Conformity

In everyday usage, conformity is often treated as a social phenomenon—the tendency to align beliefs, behaviors, or appearances with those of a group. ISITism invites a deeper interpretation. Conformity is not merely social; it is ontological. It reflects a shift from active participation in reality toward passive adoption of existing structures. In this sense, conformity is best understood as an ITistic orientation, one that prioritizes stability, predictability, and external validation over emergence and agency.

This becomes clear when conformity is contrasted with authentic choice, which is ISish by nature. Conformity does not eliminate choice; it obscures it. The individual continues to choose, but the choosing becomes unconscious, outsourced to norms, expectations, and inherited patterns. Rather than engaging directly with uncertainty, conformity resolves it in advance by deferring to what is already established. This is deeply ITistic: it replaces lived participation with pre-formed answers.

Conformity is therefore appealing precisely because it reduces the burden of ISish engagement.
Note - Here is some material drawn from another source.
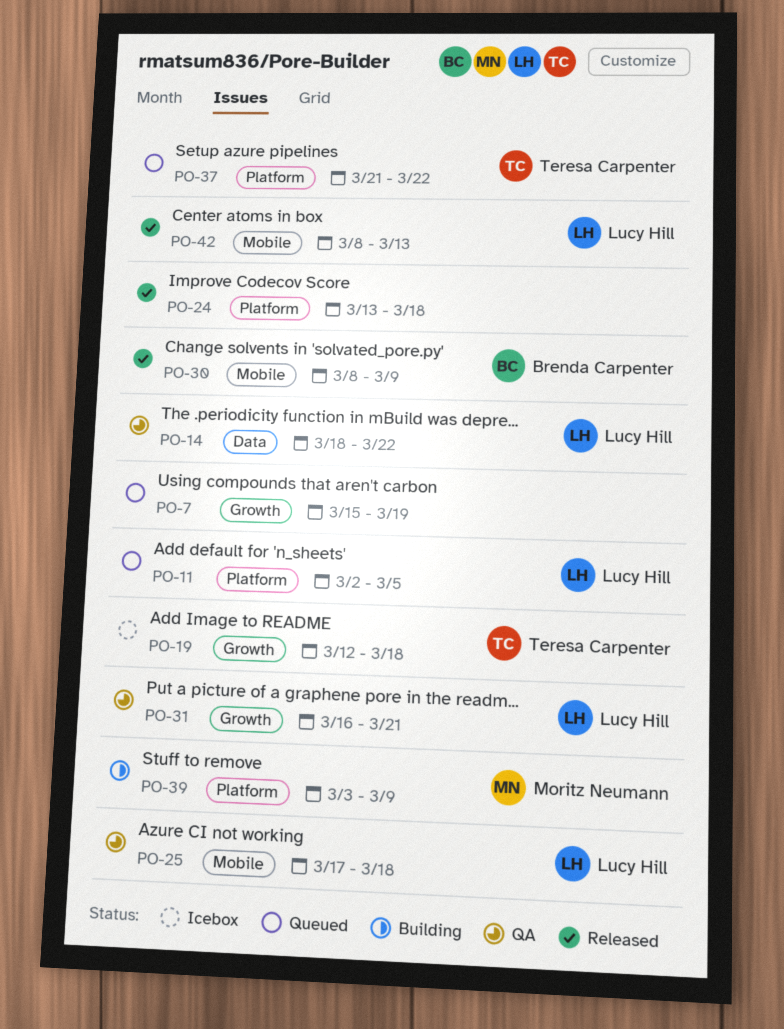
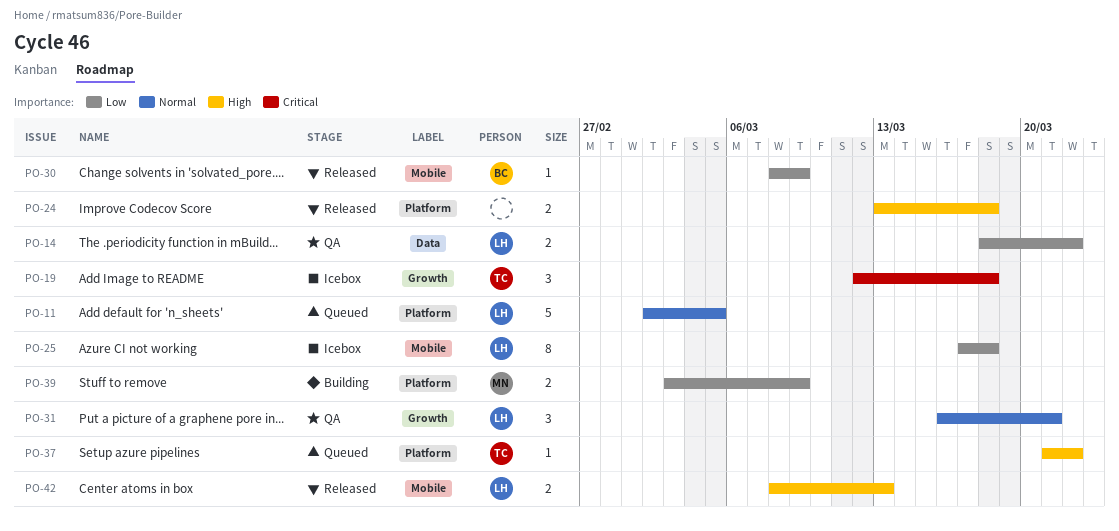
PO-7: present -> none
PO-25, status: QA -> Icebox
To act from IS requires presence, awareness, and tolerance for uncertainty. To conform is to allow ITistic structures—rules, roles, traditions, ideologies—to carry that weight instead. This is why conformity often feels safe, efficient, and socially rewarded. But it comes at a cost: the gradual erosion of conscious agency. When conformity dominates, life is lived reactively rather than creatively.
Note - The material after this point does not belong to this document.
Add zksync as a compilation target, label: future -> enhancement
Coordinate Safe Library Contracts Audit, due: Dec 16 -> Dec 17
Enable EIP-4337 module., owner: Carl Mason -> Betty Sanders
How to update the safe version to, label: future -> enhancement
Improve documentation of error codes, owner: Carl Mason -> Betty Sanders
ISITism does not frame conformity as inherently wrong or pathological. ITistic structures are necessary for coordination, continuity, and shared reality. Language itself is a form of conformity. Culture depends on it. The issue arises when conformity becomes invisible—when individuals mistake inherited patterns for inevitability, and compliance for truth. At that point, conformity ceases to be a tool and becomes a constraint, limiting awareness’s ability to respond freshly to reality as it unfolds.
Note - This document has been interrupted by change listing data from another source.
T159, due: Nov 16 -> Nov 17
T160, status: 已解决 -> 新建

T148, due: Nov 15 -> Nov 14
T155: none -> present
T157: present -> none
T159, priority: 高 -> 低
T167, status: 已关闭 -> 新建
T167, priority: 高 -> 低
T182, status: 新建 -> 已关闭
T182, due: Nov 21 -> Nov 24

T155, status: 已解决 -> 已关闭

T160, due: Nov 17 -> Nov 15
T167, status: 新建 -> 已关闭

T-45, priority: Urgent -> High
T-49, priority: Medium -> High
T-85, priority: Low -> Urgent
Seen through the ISIT lens, conformity helps illuminate the deeper distinction between IS and IT. Conformity shows us what IT feels like from the inside: stable, inherited, and externally defined. Resistance, creativity, and authentic expression show us what IS feels like: emergent, uncertain, and self-authoring. ISITism does not call for perpetual nonconformity; it calls for conscious conformity—the ability to recognize when we are aligning with form, and to remember that alignment itself is always a choice.